Part of the reason behind this comes down to my personality - I find it much more difficult to engage with people than others do. Part of it comes down to practicality - replacing/restoring all of the stuff on my system would take months. Finally, part of it comes down to the fact that for 7 or 8 years now, I have built, rebuilt, cleaned, added to, taken away from, broken and repaired it. I have spent a huge amount of money on it over the years, probably more than on any other single entity (apart, possibly from University). I have grown as it has grown, and changes in my personality have been reflected in changes in it's structure and contents. As I have found my directions in life, it has been moulded to my needs, and as I faced problems, it has helped me to overcome them.
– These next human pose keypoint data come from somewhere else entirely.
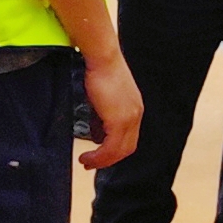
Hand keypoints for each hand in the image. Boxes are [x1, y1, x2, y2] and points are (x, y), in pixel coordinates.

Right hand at [79, 53, 143, 170]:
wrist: (103, 59)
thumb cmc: (100, 74)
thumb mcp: (103, 101)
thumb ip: (103, 119)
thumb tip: (97, 136)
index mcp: (135, 110)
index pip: (129, 139)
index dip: (114, 152)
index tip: (98, 156)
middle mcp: (136, 115)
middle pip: (126, 148)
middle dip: (108, 160)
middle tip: (90, 163)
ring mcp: (130, 118)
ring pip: (119, 150)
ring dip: (102, 161)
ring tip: (85, 161)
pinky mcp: (119, 119)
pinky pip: (110, 146)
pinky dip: (99, 156)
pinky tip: (86, 156)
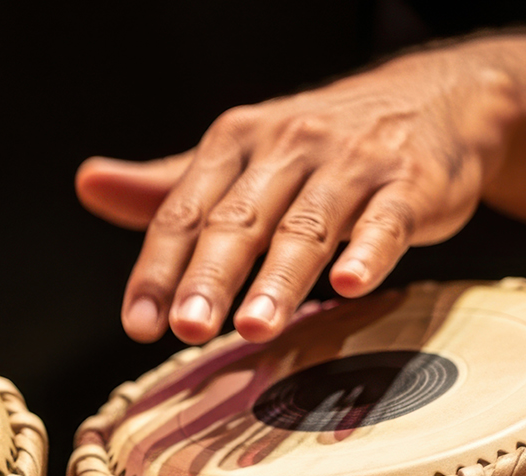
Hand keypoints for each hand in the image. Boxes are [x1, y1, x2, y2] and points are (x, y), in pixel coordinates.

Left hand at [77, 49, 518, 344]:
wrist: (436, 98)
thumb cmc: (320, 146)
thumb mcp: (238, 156)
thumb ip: (167, 186)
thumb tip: (88, 184)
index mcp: (235, 142)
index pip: (184, 212)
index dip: (158, 269)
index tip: (138, 322)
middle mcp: (288, 146)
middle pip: (240, 220)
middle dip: (210, 276)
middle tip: (187, 327)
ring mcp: (352, 164)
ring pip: (308, 225)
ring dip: (280, 278)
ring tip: (254, 326)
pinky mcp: (412, 183)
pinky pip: (387, 219)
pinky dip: (369, 250)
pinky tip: (352, 284)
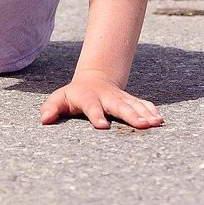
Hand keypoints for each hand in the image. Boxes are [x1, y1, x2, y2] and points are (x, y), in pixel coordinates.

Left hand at [39, 70, 162, 129]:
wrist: (95, 78)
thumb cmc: (74, 94)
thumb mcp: (59, 98)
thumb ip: (51, 108)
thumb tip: (44, 120)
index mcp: (88, 98)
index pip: (92, 107)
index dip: (96, 115)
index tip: (102, 126)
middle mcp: (107, 97)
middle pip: (119, 106)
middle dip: (131, 114)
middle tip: (141, 125)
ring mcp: (121, 98)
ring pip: (134, 105)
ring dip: (145, 113)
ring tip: (155, 123)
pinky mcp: (131, 100)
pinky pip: (143, 104)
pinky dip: (151, 110)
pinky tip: (159, 119)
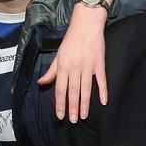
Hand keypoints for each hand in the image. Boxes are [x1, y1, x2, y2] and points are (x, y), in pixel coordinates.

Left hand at [38, 6, 107, 120]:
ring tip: (84, 116)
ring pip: (86, 88)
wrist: (86, 24)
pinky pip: (101, 80)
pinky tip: (104, 101)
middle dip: (73, 108)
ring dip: (85, 103)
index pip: (60, 89)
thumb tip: (41, 83)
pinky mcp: (99, 63)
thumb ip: (51, 71)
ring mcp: (88, 66)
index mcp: (63, 66)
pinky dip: (103, 90)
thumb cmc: (71, 39)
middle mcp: (75, 68)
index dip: (60, 104)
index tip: (60, 116)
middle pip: (73, 92)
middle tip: (74, 120)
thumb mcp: (58, 55)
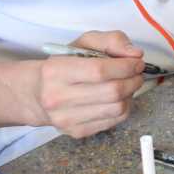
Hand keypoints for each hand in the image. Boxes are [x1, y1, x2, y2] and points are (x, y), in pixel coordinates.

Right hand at [26, 30, 142, 138]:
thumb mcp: (83, 43)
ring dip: (130, 95)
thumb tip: (135, 54)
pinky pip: (114, 121)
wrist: (37, 94)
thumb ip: (111, 40)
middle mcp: (58, 97)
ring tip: (127, 84)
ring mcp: (66, 119)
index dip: (125, 66)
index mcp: (56, 71)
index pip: (99, 71)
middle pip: (112, 92)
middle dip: (133, 80)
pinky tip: (118, 98)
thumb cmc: (64, 65)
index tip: (137, 62)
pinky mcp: (76, 132)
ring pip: (117, 109)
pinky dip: (124, 108)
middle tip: (137, 73)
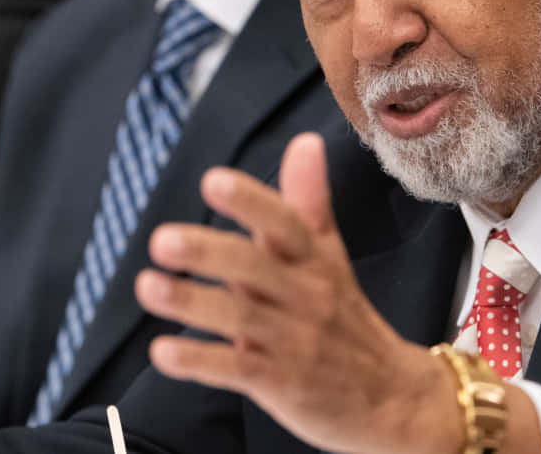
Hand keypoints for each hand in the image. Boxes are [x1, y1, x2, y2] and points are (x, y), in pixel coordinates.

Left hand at [135, 133, 535, 453]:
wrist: (392, 399)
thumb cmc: (345, 318)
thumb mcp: (330, 257)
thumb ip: (308, 203)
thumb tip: (305, 141)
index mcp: (314, 259)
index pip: (285, 223)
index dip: (250, 202)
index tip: (213, 180)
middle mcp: (305, 296)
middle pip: (255, 268)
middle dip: (208, 252)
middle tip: (161, 240)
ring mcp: (293, 343)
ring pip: (239, 319)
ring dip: (190, 304)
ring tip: (148, 286)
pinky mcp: (281, 385)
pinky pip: (236, 371)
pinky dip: (198, 362)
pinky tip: (162, 352)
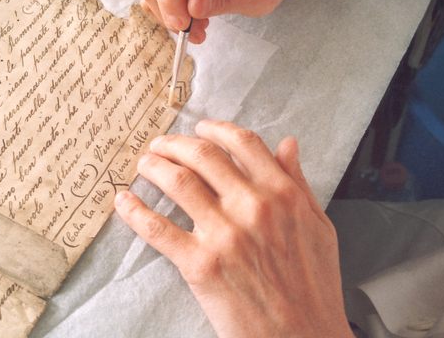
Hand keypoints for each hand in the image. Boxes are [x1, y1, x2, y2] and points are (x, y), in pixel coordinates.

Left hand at [115, 120, 352, 337]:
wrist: (303, 337)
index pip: (243, 143)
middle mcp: (253, 207)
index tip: (201, 127)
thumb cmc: (313, 287)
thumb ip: (299, 182)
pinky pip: (158, 228)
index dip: (216, 129)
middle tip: (162, 145)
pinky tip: (124, 201)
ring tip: (145, 164)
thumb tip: (287, 145)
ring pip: (178, 182)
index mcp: (283, 194)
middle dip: (176, 143)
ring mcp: (225, 235)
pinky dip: (135, 211)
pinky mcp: (200, 265)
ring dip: (154, 166)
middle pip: (203, 155)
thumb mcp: (319, 226)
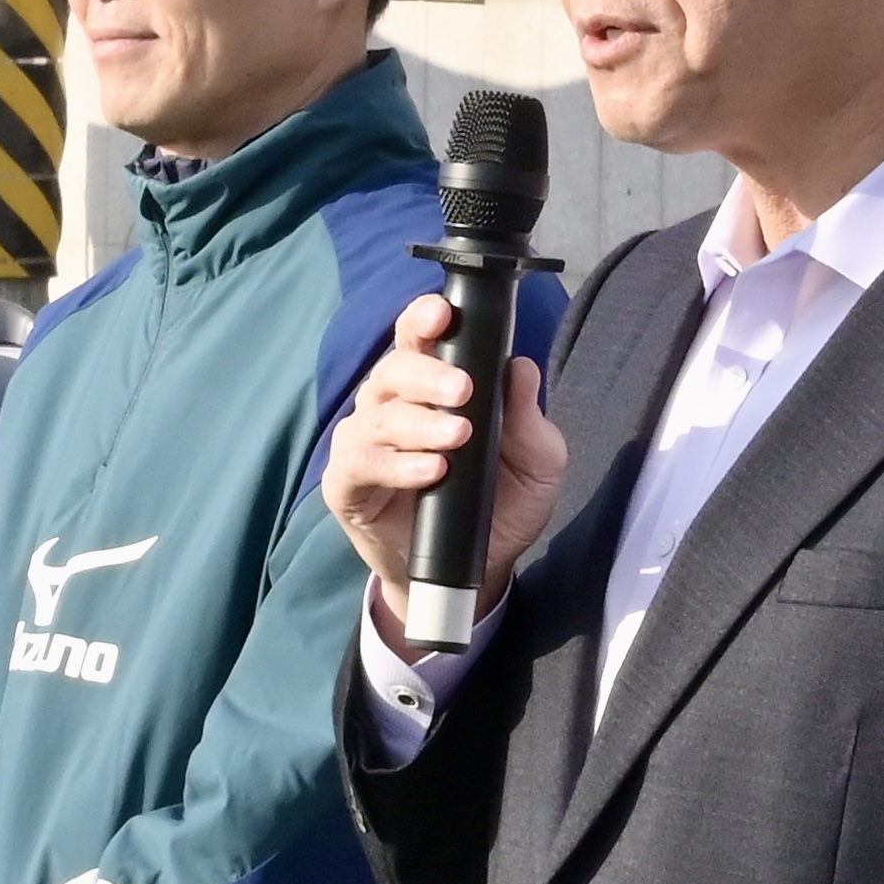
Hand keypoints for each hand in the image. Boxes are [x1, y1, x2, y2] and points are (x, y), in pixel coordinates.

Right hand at [321, 294, 565, 651]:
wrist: (479, 568)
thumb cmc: (501, 503)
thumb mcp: (535, 463)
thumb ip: (529, 420)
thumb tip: (521, 368)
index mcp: (432, 385)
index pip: (419, 338)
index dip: (424, 320)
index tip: (442, 314)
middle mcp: (392, 405)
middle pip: (394, 370)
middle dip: (428, 375)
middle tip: (464, 392)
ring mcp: (365, 443)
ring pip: (379, 416)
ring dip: (419, 424)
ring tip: (457, 439)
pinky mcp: (348, 485)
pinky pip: (361, 465)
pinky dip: (395, 465)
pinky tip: (429, 472)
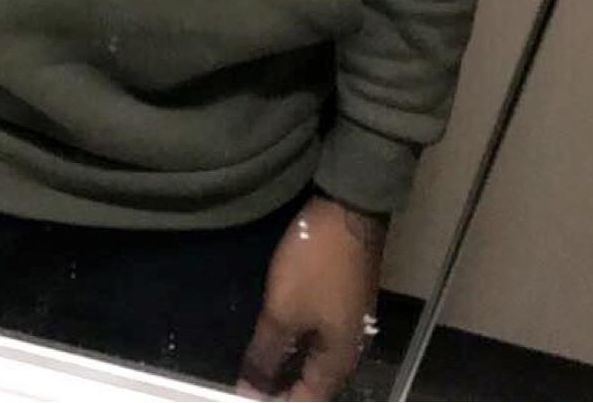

While that was rather sentimental, melodramatic, and will probably provide me with huge embarassment to read back later, it does, to some extent reflect how I feel about my computer.

Imagine, if you will, that you had spent 8 years writing a book. Most of your spare time had gone into it. Some of it you are not proud of, but some of it you are. There are bits that reflect your lack of knowledge and there are bits that reflect its depth. It is your reflection in an imperfect medium, and though it is not you, sometimes the line blurs just a little.

Now imagine you came home and found it gone.


Now imagine you found it again.


Those are the emotions I have felt this evening. Please don't judge my melodrama harshly, if I did not write these things somewhere, they would be lost forever, and even if you feel that that would be no bad thing, some other poor soul may not.

N.B. My computer also has a lot of porn on it. That's probably part of the reason too.